Short task 1: What Young's modulus does the text about silicon-based MEMS materials give for those materials?
Short task 2: Go on with the text about silicon-based MEMS materials from the point where it stops.

Recently, several MEMS products have been introduced into the telecommunications industry, including optical switches and crossconnects. These devices are made of traditional silicon-based MEMS materialsvery rigid and noncompliant, with a Young's modulus of about 160 gigaPascals (GPa). In addition to their stiffness, silicon-based materials have very low yield points, typically less than 1%, which means they cannot be stretched, bent, or twisted very much before they break.
Accordingly, the spring hinges that form the gimbal supports for an optical crossbar switch, for example, must be thin, delicate structuresno more than a few micrometers in depth in the lateral dimension (see Fig. 1). As a result, very precise lithography is needed to define the width of the silicon supporting the micromirrors. This limited range of mechanical properties and thickness severely narrows the design space for silicon-based MEMS devices. Moreover, the extreme rigidity of silicon MEMS requires higher voltage to provide the force for mechanical deflection.
FIGURE 1b.

Raw records
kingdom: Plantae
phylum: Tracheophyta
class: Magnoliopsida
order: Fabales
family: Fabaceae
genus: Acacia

Exercise response 1: About 160 gigaPascals (GPa).

Exercise response 2:
Compliant MEMS technology
Just as the demands of optical networking called for the application of MEMS technology, the limitations of silicon-based MEMS have brought about a dramatic new approach, manifested in a new class of MEMS devices that uses, for the first time, highly compliant polymeric materials as a principal design element.
The compliant MEMS (CMEMS) platform differs from conventional MEMS by adding a set of softer, more malleable materials to the conventional list of rigid silicon-based materials that can be deposited, patterned, and etched. Robust and simple in its design, CMEMS technology uses a soft, rubber-like material called an elastomer that can be stretched by as much as 300%, (compared to less than 1% for silicon). The material itself is not new; it has been around for about 50 years. NASA is currently using it on various space shuttle components, so it has withstood some very adverse environments.
To date, elastomers have been used in MEMS devices primarily for microfluidics and microvalve applications. For these applications, silicone-based elastomers are used for their ease of molding and sealing properties. Unlike other elastomers, silicones have a SiOSi backbone, instead of a CC backbone, which gives them excellent mechanical, chemical, and thermal stability. Many silicones can withstand up to 200% strain-to-failure.
From a design perspective, elastomers are very attractive mechanical members for electrostatic actuators. Compared to other actuation mechanisms, electrostatic actuators are relatively weak, requiring correspondingly weak mechanical members. In traditional MEMS materials, such as silicon and silicon nitride, this translates into very thin structures.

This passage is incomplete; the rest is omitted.